Joe stumbled backward as something blue slammed into him, a blur moving faster than I could blink. He caught it mid-air in another force field bubble, the impact ringing like thunder in glass.
A figure stood where the blur had been — a person in a blue costume, visor cracked, arms glowing. Joe gritted his teeth, summoned a fist-shaped shield, and hurled a punch of pure force that sent the stranger flying into a parked car.
He turned back toward me, eyes wild. "It's about time we got out of here."
Before he could move, a heavy thud landed behind him. The streetlight flared gold, outlining Joe's frame in molten color.
He froze. "I didn't expect you to be here," he said, voice tightening.
"I told you," came a low, controlled voice — a voice I hadn't heard in months — "to stay away from my family."
I knew that tone anywhere.
Dad.
Ignis Rex.
The air shimmered with heat as he stepped into view, golden aura wrapping around him like a heartbeat.
Joe crossed his arms. "You know the terms of this situation."
Dad's expression hardened. "Go. Back. To. Base. Now."
Joe's jaw flexed. "Are you giving me commands?"
Dad took a step closer, fire licking up his forearms. "I'm giving you a warning."
They stared each other down — two men who'd both crossed too many lines to come back.
Joe finally broke the silence, looking from him to me. "Report back to base," he said coldly.
Dad didn't blink. "Don't count on it."
Joe's face twitched, and then — with a sharp sound like air being crushed — he vanished in a burst of light.

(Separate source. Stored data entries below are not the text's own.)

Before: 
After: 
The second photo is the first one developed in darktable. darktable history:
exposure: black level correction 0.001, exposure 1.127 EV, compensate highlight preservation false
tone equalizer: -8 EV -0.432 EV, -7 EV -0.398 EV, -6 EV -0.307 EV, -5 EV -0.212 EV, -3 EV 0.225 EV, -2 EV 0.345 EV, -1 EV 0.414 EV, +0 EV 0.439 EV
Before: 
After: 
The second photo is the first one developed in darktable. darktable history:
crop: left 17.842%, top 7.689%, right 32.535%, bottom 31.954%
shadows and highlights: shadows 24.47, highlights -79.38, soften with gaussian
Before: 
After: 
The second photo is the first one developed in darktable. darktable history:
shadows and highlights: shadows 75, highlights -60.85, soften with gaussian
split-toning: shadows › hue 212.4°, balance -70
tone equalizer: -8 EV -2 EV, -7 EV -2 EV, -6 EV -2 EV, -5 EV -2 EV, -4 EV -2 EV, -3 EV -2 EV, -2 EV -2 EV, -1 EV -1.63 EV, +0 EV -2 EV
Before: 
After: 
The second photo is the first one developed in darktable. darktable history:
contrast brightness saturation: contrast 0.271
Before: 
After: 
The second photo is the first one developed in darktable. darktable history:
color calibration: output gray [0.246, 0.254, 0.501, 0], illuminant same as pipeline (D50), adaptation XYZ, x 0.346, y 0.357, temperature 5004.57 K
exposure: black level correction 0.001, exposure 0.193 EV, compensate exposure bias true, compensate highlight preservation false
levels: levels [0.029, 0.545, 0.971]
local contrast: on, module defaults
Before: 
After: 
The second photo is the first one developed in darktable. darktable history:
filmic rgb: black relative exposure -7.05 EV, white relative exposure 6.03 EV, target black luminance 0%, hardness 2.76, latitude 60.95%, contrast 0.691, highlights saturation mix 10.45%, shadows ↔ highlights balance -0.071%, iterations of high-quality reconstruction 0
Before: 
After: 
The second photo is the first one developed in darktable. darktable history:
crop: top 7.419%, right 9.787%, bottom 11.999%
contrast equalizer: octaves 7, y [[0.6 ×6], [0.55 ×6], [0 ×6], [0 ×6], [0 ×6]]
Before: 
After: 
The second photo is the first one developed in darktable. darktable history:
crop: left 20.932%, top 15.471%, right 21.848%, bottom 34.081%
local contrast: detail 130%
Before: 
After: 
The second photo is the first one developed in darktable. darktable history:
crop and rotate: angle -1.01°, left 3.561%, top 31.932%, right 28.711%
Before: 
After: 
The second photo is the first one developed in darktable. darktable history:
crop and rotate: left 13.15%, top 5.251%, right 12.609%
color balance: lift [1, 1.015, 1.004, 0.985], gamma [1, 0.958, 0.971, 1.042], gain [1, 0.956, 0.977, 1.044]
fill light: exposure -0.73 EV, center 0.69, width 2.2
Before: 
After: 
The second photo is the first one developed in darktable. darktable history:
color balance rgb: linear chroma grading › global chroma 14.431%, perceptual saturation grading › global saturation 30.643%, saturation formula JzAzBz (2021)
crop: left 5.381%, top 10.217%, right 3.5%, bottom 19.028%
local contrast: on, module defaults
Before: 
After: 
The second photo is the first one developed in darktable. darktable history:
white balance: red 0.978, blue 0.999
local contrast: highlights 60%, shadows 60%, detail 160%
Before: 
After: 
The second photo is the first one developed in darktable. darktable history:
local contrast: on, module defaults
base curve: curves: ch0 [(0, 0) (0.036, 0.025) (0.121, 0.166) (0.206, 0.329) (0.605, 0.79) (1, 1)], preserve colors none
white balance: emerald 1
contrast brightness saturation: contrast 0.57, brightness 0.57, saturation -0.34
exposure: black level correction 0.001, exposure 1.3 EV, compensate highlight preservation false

The street fell quiet except for my heartbeat.
Dad turned toward me, the glow fading around him. "Long time, no see."
"Hi, Dad," was all I managed.
He sighed, looking me over. "I'd better go before Sentinel picks up the energy signature. Stay safe, Kale."
And just like that, he was gone — streaking upward in a burst of gold until the sky swallowed him.
The fence behind me still buzzed faintly, metal warped from Joe's field. A few yards away, the blue-suited stranger lay sprawled across the pavement, unmoving.
I ran to them. "Hey, you awake?"
I tapped their shoulder. They jolted upright, their eyes wide behind cracked visors.
"You saved my life," I said.
They didn't speak. Just stood, dazed, then took off sprinting into the shadows, vanishing between two buildings.
"Guess they're fine," I muttered.
The night air was cold again, heavy with smoke and silence. My chest still hurt where Joe's arm had pinned me. Above, the stars looked dimmer — or maybe it was just me.
I shoved my hands back into my pockets and started home.
Mom was going to want to hear about this. Or maybe she already knew.